Re: Telecom Italia, note that it's the Fixed Line division that is providing the SIP based service (with an even smaller range of handsets than BT Fusion!) not the mobile division. You get a fixed line number on the phone when you are in WiFi range (two phone numbers for the price of one?) and no handover ... hardly a convergence play, and possibly much akin to the failed DT T-One service.

Telecom Italia Mobile has to date implemented a macro homezone service to compete directly with VF's Casa service and branded as Maxxi TIM Casa. As it's Christmas in Italy too they do, of course, have a very attractive lady dressed [well, almost dressed] as Miss Santa marketing the service on their home page ... a visual you will most likely not see at bt.com anytime soon!

Merry Christmas, Dean!!

Disclosure: I work for Kineto Wireless.

Dean Bubley said...

Hi Keith

Thanks for the heads-up on BT's comments at the conference.

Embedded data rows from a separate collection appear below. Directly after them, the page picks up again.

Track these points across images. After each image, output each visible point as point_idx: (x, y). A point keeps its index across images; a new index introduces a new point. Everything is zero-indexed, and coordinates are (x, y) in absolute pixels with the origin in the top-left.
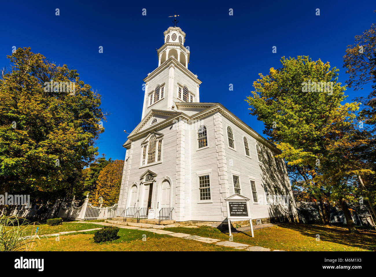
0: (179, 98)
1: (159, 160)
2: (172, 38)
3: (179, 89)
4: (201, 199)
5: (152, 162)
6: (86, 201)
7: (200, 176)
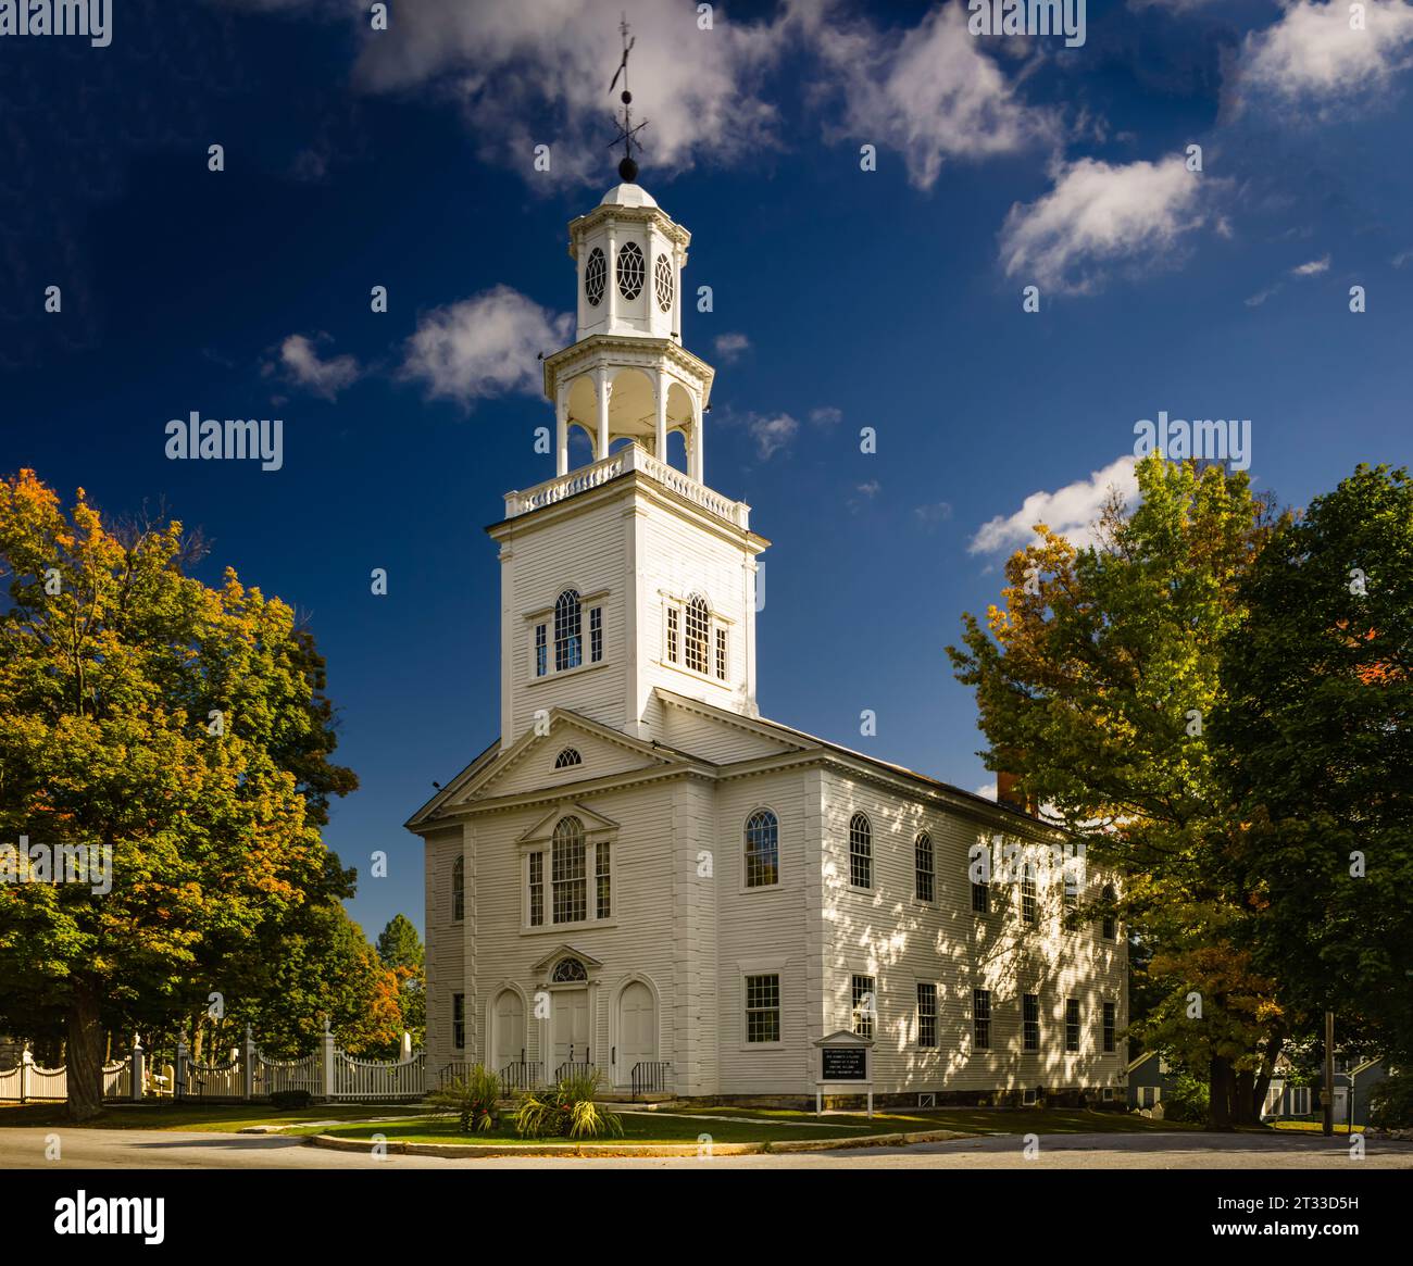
0: (671, 664)
1: (603, 913)
2: (619, 274)
3: (670, 615)
4: (751, 1039)
5: (576, 919)
6: (328, 1041)
7: (750, 974)
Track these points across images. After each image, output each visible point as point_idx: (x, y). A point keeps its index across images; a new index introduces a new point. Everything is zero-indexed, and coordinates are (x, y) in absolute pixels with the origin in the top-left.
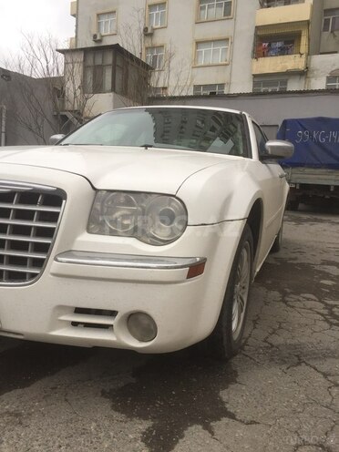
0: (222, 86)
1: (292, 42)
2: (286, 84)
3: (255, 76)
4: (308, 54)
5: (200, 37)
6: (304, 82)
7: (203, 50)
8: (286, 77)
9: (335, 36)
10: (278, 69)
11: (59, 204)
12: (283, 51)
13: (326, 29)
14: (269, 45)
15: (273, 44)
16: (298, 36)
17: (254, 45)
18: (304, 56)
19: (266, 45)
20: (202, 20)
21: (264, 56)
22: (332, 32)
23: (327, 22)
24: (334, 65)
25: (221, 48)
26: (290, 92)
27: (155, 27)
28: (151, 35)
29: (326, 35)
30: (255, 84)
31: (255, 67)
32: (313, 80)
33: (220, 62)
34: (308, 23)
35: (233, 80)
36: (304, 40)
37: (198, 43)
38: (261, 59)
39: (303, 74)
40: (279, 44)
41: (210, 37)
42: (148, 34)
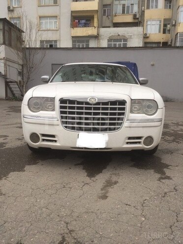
0: (56, 41)
1: (90, 20)
2: (89, 42)
3: (73, 37)
4: (98, 27)
5: (42, 14)
6: (97, 42)
7: (43, 21)
8: (88, 39)
9: (109, 18)
10: (84, 34)
11: (125, 105)
12: (86, 25)
13: (104, 14)
14: (79, 21)
15: (81, 21)
16: (93, 18)
17: (71, 21)
18: (96, 28)
19: (77, 21)
20: (42, 5)
21: (76, 27)
22: (107, 16)
23: (105, 11)
24: (110, 33)
25: (53, 21)
26: (90, 48)
27: (14, 6)
28: (12, 11)
29: (105, 17)
30: (73, 42)
31: (72, 32)
32: (101, 41)
33: (53, 28)
34: (97, 11)
35: (61, 39)
36: (96, 20)
37: (41, 17)
38: (75, 28)
39: (96, 37)
40: (83, 21)
41: (47, 14)
42: (10, 10)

I'd say that two-number (fixed+mobile) solutions are generally much more desirable in Europe than one-number. In the US the situation is different as there's no distinction between F & M number ranges.

In Europe there's a lot of inertia & psychology about how people treat & perceive the two (as well as a 10x differential in inbound calling termination costs).

A sizeable proportion of people like and want to retain (or obtain) a fixed-line number.

A key difference between TI Unica (which is actually on the TIM website rather than the fixed-line arm) and DT's T-One is around the handset. ie decent-grade Nokia Symbian E65 that people actually buy anyway, rather than low-end ODM product.

Slightly more weird is that the TI service seems to be only obtainable as part of a large & expensive quad-play package.